Contributor

Peter Hoffmann

Author and former Washington and foreign correspondent, McGraw-Hill World News

Peter Hoffmann, a former Washington and foreign correspondent for a major business/technology news service, McGraw-Hill World News, has been writing about hydrogen energy since the first oil crisis of 1973. From the late '60s to the early '80s he was stationed in Bonn from where he also covered what was then communist Central Europe, eventually as
deputy bureau chief. In between he was bureau chief for four years (1970-74) in Milan, Italy. His articles on hydrogen energy have appeared
in Business Week, The Washington Post, the Friends of the Earth magazine Not Man Apart, Germany's GEO, Britain’s Financial Times European Energy Report, Italy's Ambiente, and McGraw-Hill's Chemical Engineering and Chemical Week.

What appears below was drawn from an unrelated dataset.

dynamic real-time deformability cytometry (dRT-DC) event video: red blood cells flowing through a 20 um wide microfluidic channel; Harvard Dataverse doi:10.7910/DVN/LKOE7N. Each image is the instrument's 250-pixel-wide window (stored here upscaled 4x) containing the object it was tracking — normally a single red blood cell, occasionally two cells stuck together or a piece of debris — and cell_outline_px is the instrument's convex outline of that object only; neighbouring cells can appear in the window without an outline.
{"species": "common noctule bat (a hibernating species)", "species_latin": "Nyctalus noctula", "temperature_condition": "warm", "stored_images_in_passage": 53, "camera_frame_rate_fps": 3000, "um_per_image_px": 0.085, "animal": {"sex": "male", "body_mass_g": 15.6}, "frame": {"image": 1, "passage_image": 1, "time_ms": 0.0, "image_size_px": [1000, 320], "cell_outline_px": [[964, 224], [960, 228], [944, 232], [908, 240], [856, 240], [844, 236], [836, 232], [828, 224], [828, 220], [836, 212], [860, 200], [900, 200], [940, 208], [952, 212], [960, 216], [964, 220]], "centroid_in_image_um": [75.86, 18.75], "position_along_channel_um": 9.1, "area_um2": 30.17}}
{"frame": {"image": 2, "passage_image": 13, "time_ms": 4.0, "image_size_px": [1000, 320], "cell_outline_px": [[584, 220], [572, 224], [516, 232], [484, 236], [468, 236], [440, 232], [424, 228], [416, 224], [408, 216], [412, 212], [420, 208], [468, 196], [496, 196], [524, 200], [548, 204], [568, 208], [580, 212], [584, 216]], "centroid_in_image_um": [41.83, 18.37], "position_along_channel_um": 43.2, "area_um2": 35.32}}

He contributed the "hydrogen" entry to the 1986 New Book of Knowledge, a Grolier encyclopedia for young people. Peter and Sarah Hoffmann - she is H&FCL’s production manager - translated a seminal hydrogen energy book, Hydrogen as an Energy Carrier (Carl-Jochen Winter, Joachim Nitsch, editors - Springer Verlag, 1988, New York, Berlin), as well as several other books from German to English. Peter’s 1981 book, The Forever Fuel - The Story of Hydrogen, published by Westview Press, was called, "the book on the subject" by Kirkus Review. An extensively updated and revised version, Tomorrow’s Energy: Hydrogen, Fuel Cells, and the Prospects for a Cleaner Planet (Foreword by Sen. Tom Harkin, D-IA), was published in September 2001 by MIT Press; a soft-cover version came out in 2002. The November/December 2001 issue of Foreign Affairs magazine said in its review, "this book has everything the reader needs to know about hydrogen -- its discovery, the numerous attempts to use it as a fuel, its (quite good) safety record, and the practical and economic difficulties that must be overcome if hydrogen is to realize its potential as a nonpolluting, non-carbon-emitting fuel." A New Scientist review said, "it clearly expounds the key issues surrounding hydrogen energy." And Chemical & Engineering News commented, "Peter Hoffmann discusses hydrogen and fuel cells - a key technology that is driving forward a hydrogen economy - with clarity and a light touch." Translated versions have been published in Korea and Italy.